D'ailleurs, les scènes nous montrant un Travis Bickle infiniment
jaloux du bonheur des autres sont merveilleusement convaincantes.
Du
reste, nous avons tous vécu des périodes, où une jalousie maladive
s'empare de nous, et où l'on se dit que ça n'arrive qu'aux autres...
Eh bien, c'est exactement ce qui se passe avec Bickle, mais
avec bien entendu plus de " coffre ". Travis est une
personne qui n'a peur de rien et qui vit dans une ville qui
déteint bien assez vite sur ses agissements. Le simple fait
que de penser, que les prémisses soient crédibles, est suffisant
pour vous glacer le sang.
En
ce qui concerne, la réalisation, le " style " Scorsese
déjà observé dans ses précédents long-métrages, prend ici toute
sa portée et sa puissance. Alternant entre documentaire et gothique,
Martin Scorsese utilise au maximum le pouvoir des images pour
illustrer sa vision de l'enfer. Celle où sa caméra sans cesse
en mouvement nous révèle un New-York jamais vu : fascinant et
oppressant. Il est à noter, quand même, qu'une bonne partie
de " Taxi Driver " se déroulant en pleine nuit, les
ombres, les lumières, et autres couleurs hétéroclites jouent
un rôle certain dans l'atmosphère claustrophobique des environs.
De ce fait, bien des passages, et des plans resteront gravés
à votre mémoire : l'entraînement de Bickle, son " affrontement
initial " avec Sport, un appel avec la jeune fille, mais
également, son premier voyage dans les rues de la mégalopole
new-yorkaise. Où Scorsese nous donne à voir des cadrages aussi
somptueux " qu'excentriques ", et un découpage d'une
dextérité et d'une maîtrise diabolique.
D'autre
part, la violence parfaitement invisible pendant la quasi-totalité
du film, est toutefois présente par le " style cursif "
du montage et des angles de prises de vue. Et lorsque, l'horreur
s'offre à nous, par le bras armé de Travis, le rythme est si
vertigineux que la perception des images se fait plus incertaine,
et que l'on croit voir plus que ce que l'on voit réellement.
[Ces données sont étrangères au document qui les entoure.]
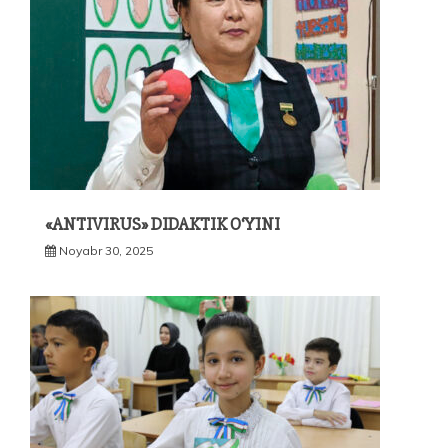
«ANTIVIRUS» DIDAKTIK O‘YINI
Noyabr 30, 2025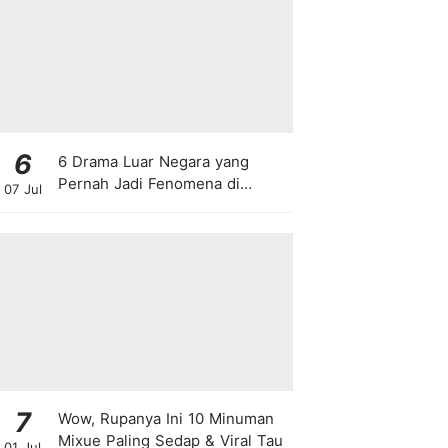
6
6 Drama Luar Negara yang
Pernah Jadi Fenomena di
07 Jul
Malaysia
7
Wow, Rupanya Ini 10 Minuman
Mixue Paling Sedap & Viral Tau
01 Jul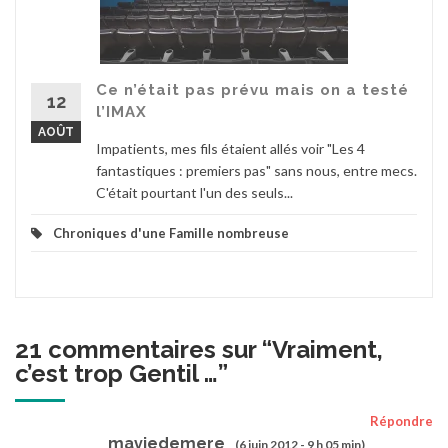
Ce n’était pas prévu mais on a testé
12
l’IMAX
AOÛT
Impatients, mes fils étaient allés voir "Les 4
fantastiques : premiers pas" sans nous, entre mecs.
C'était pourtant l'un des seuls...
Chroniques d'une Famille nombreuse
21 commentaires sur “
Vraiment,
c’est trop Gentil …
”
Répondre
maviedemere
(6 juin 2012 - 9 h 05 min)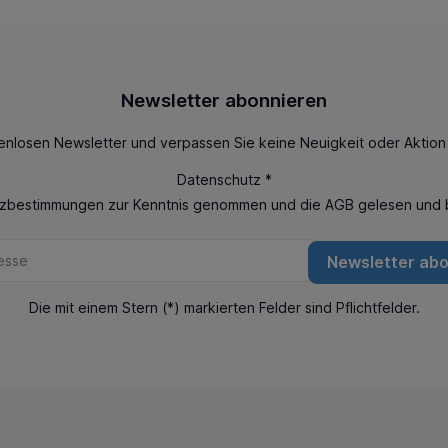
Newsletter abonnieren
enlosen Newsletter und verpassen Sie keine Neuigkeit oder Aktio
Datenschutz *
tzbestimmungen
zur Kenntnis genommen und die
AGB
gelesen und b
Newsletter ab
Die mit einem Stern (*) markierten Felder sind Pflichtfelder.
Notre regard prenant à vrai dire son envol, qu'au terme du massacre
final, pour éprouver l'image " coagulé ", de la violence,
filmée à l'état brut. Il est donc très difficile, dans un film
brillant comme " Taxi Driver ", d'énumérer les forces
lorsqu'il y a autant de choix.

On
a beau s'étendre en longueur sur les autres mérites du film,
mais il reste que la base de sa puissance demeure le jeu indescriptible
de Robert De Niro, au sommet de sa forme. Cet acteur a beau
avoir tourné dans énormément d'excellentes productions, il est
difficile de trouver des performances plus convaincantes que
celle qu'il nous livre avec " Taxi Driver " (il est
également exceptionnel dans " Raging Bull "... Et
peut-être même plus). Il est véritablement fascinant dans ce
personnage introverti et aphasique... Quasi muet, et livré à
ses démons... Austère à certains moments et d'autres fois percutant,
il est plus à l'aise que jamais, inondant l'écran de charisme.
Le
reste de la distribution fait également beaucoup dans le succès
de ce long-métrage. Harvey Keitel, un autre habitué du duo De
Niro - Scorsese, est parfait et très solide. Jodie Foster, âgée
alors de seulement treize ans, est étonnante de maturité dans
un rôle pas piqué des vers. Elle va d'ailleurs atteindre, bien
plus tard, la célébrité en incarnant des femmes de ce genre
: Déterminées, tranchantes, et têtues. Peter Boyle, dans un
petit rôle, où il personnifie un collègue de travail de Bickle,
est tout simplement hilarant. A noter, aussi, que comme d'habitude
Martin Scorsese s'est réservé quelques apparitions. Cette fois-ci,
on peut même le voir deux fois. La première apparition est fugitive
: Il est assis sur un petit muret au coin d'une rue, et regarde
passer la silhouette de Cybil Shepherd. Quant à la seconde,
il joue un passager de Travis, pour le moins insolite.
Enfin,
avant de conclure, je ne peux passer sous silence, la bande
originale : une musique mi-sombre, mi-jazz. Composé de mains
de maître par Bernard Herrmann (" Citizen Kane " d'Orson
Welles... " Psychose ", " Sueurs froides ",
" La mort aux trousses " d'Alfred Hitchcock... "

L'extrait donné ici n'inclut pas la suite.